Un secondo economico, rustico e proveniente dal mondo contadino. Ce lo presenta l'associazione Le Centopelli nel nostro consueto appuntamento gastronomico

di Le Centopelli
08/05/2021
in Gastronomia consapevole
Lettura: 5 min.

a cura di Meri Torelli
Le uova trippate o finta trippa è un piatto di origine romana, diffusasi col tempo nel resto del centro Italia, e in ogni regione viene personalizzata con le variazioni locali.

È  un secondo economico, rustico e proveniente dal mondo contadino. Nutriente e sostanzioso ma semplice nella sua preparazione e negli ingredienti usati.

Le uova trippate non sono altro che delle semplici frittate tagliate a striscioline e condite con della passata di pomodoro. La particolarità di questo piatto come tanti piatti  così detti poveri, è che serviva per riciclare gli avanzi, come il sugo della domenica. Era inoltre un classico piatto della quaresima, che sostituiva, almeno nell’aspetto, la classica trippa di carne.

Ci ha inviato la sua versione la nostra amica  Norma Bardossi che ringraziamo per la sua affezionata collaborazione.

Ingredienti

  • 4 uova
  • 50gr. di pan grattato
  • 50gr. di latte
  • 50gr. di grana
  • Passata di pomodoro
  • Olio, pepe e sale
  • Aglio e prezzemolo

Procedimento

Fare 4 frittatine poi tagliarle a strisce.

Condirle con pomodoro precedentemente cotto con olio e aglio.

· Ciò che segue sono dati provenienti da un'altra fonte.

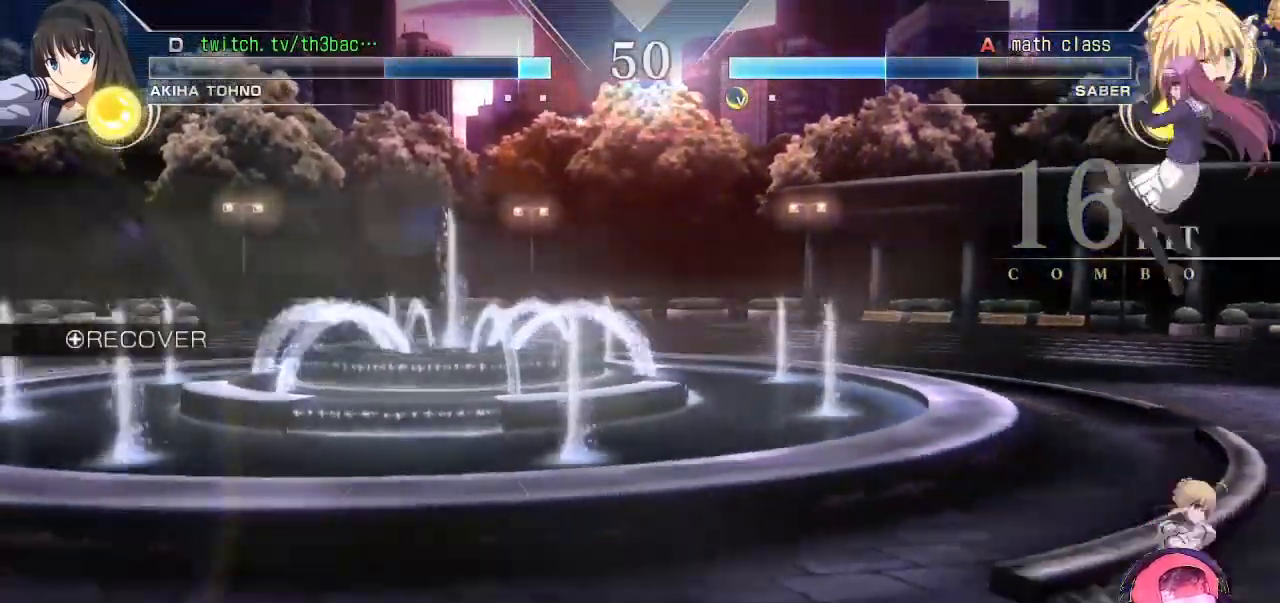
Gameplay with a controller (arcade stick); each line is a JSON object with the inputs held at the frame after it. "events" lists button and stick changes between this image and that frame as [ms after this image, input, new state], when the widget could be followed in between. Not read: L3 R3.
{"buttons": ["SQUARE"], "left_stick": "down-right", "events": [[17, "SQUARE", "up"], [133, "SQUARE", "down"], [183, "SQUARE", "up"], [283, "SQUARE", "down"], [350, "SQUARE", "up"], [433, "SQUARE", "down"]]}
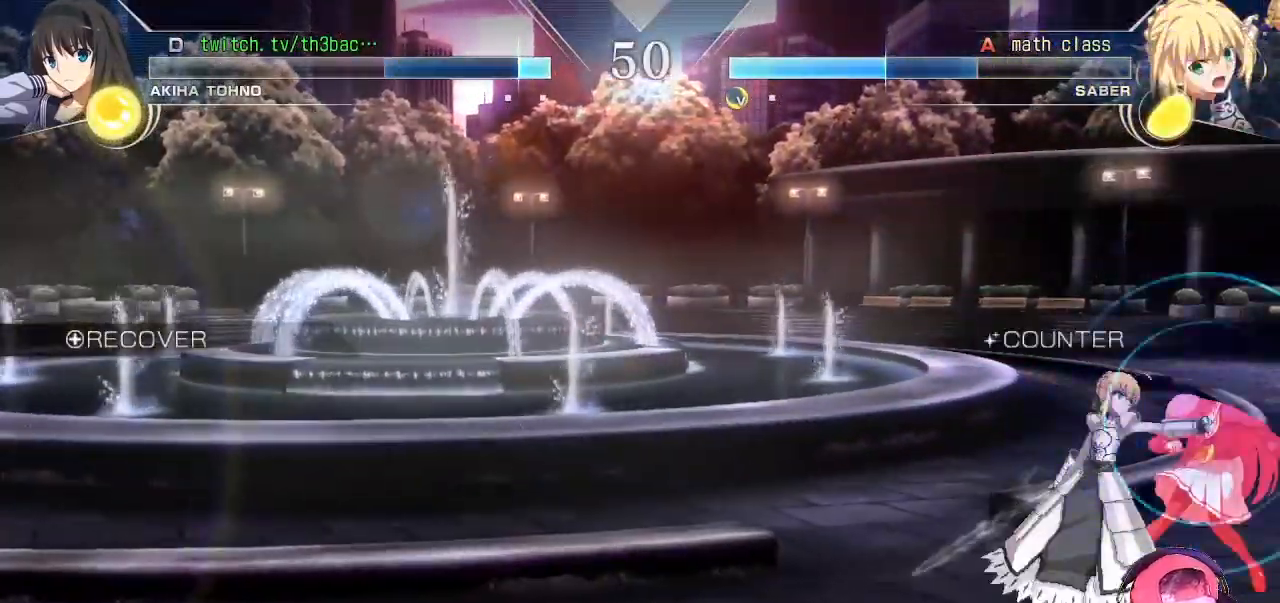
{"buttons": [], "left_stick": "center", "events": [[17, "SQUARE", "up"], [133, "SQUARE", "down"], [167, "SQUARE", "up"], [417, "left_stick", "center"]]}
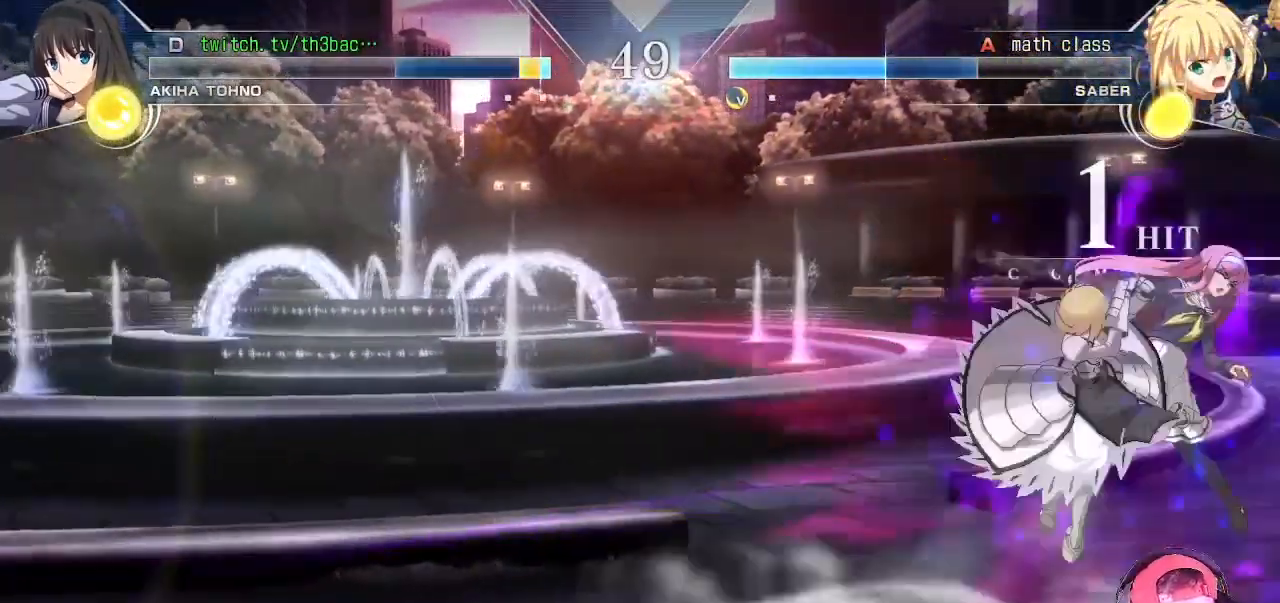
{"buttons": [], "left_stick": "center", "events": []}
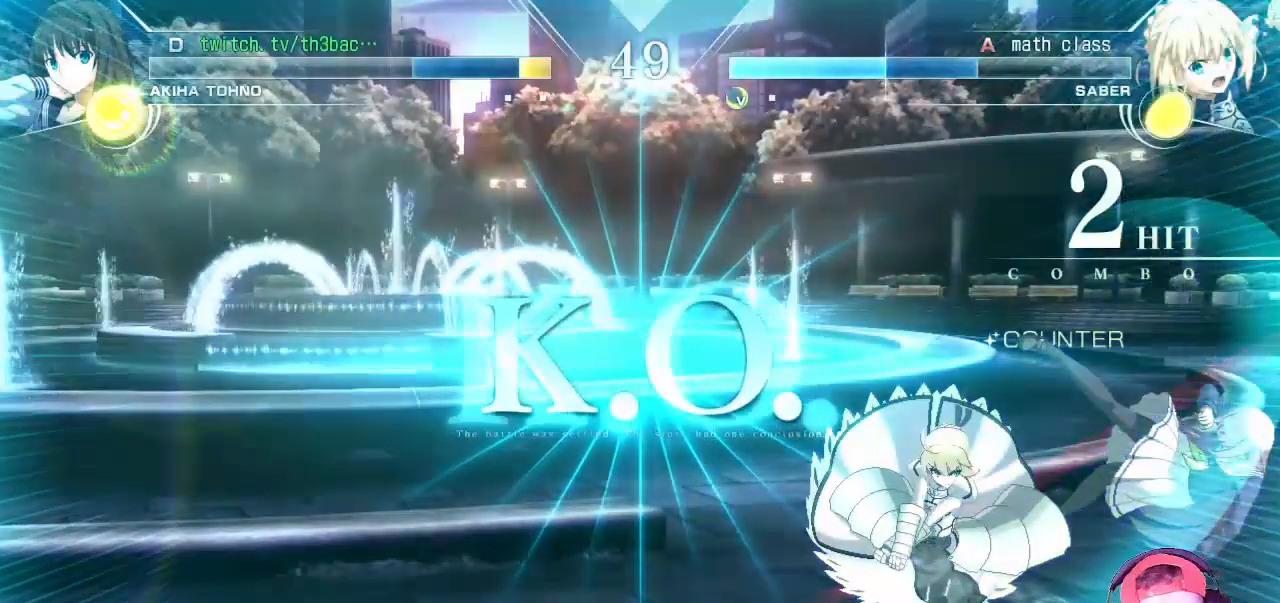
{"buttons": [], "left_stick": "center", "events": [[83, "SQUARE", "down"], [150, "SQUARE", "up"]]}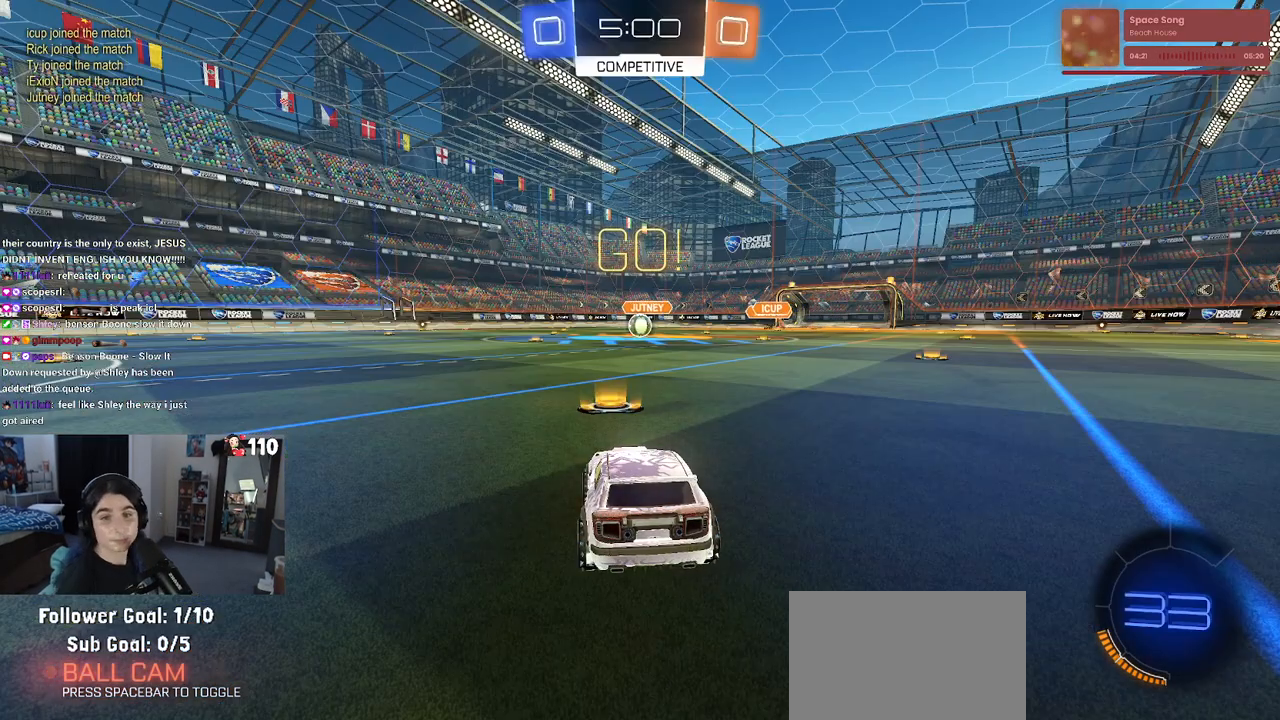
Gameplay with a controller (PlayStation layout); each line is a JSON object with the inputs held at the frame after it. "events" lists button and stick changes between this image and that frame as [ms after this image, input, new state], when the widget could be followed in between.
{"buttons": ["R2"], "left_stick": "left", "right_stick": "center", "events": [[33, "R2", "down"], [400, "left_stick", "left"]]}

Alla fine aggiungere il prezzemolo.

Ais Delegazione di Arezzo – Gruppo operativo Valtiberina Toscana consigliano

a cura di Antonella Greco

Anche questa settimana ci troviamo al cospetto di una ricetta a dir poco “geniale”: semplice ma infinitamente gustosa. Che sembra, ma nn è, e che gioca nel creare l’illusione sia agli occhi che al palato. Sarà trippa? Sarà Frittata? Mettiamo insieme questi elementi, genuinità, illusione e genialità e salta fuori un vino che si sposa anche perfettamente con la grassezza dell’uovo, l’untuosità della frittata, la tendenza dolce ed acida del pomodoro, la speziatura dell’aglio e del prezzemolo. E’un vino bianco? No, no! E’ forse nero? Nonono! E se davanti a questa pietanza ci rimbocchiamo le maniche per degustarla al meglio, viene fuori un solo nome: il Cerasuolo d’Abruzzo Doc, un vino rustico e vivace proprio come la sua terra di origine. Chiamato per anni Roscioletto, perché considerato di poco valore in quanto scarico di colore, o Ciliegiuolo tanto da confonderlo con il Ciliegiolo toscano, finalmente nel 2010 ha ottenuto la sua meritatissima Doc. Prodotto con uve Montepulciano d’Abruzzo ha fatto parte per 40 anni della sua Doc. E grazie a questo vitigno che contiene un alto numero di antiossidanti, vanta di essere il vino rosato più longevo. Sempre sul filo dell’illusione, nn ha però mai mentito su come venga prodotto. Nn si assembla vino bianco e vino nero come fanno in altre parti del mondo per garantire con poco sforzo un risultato finale di rilievo, bensì come tutti i rosati in Italia, nel Cerasuolo d’Abruzzo si vinificano in bianco, uve a bacca nera, con temperatura controllata e con una macerazione sulle bucce di poche ore. Questo perchè il vino rosato, la colorazione la prende dagli antociani contenuti proprio nelle bucce.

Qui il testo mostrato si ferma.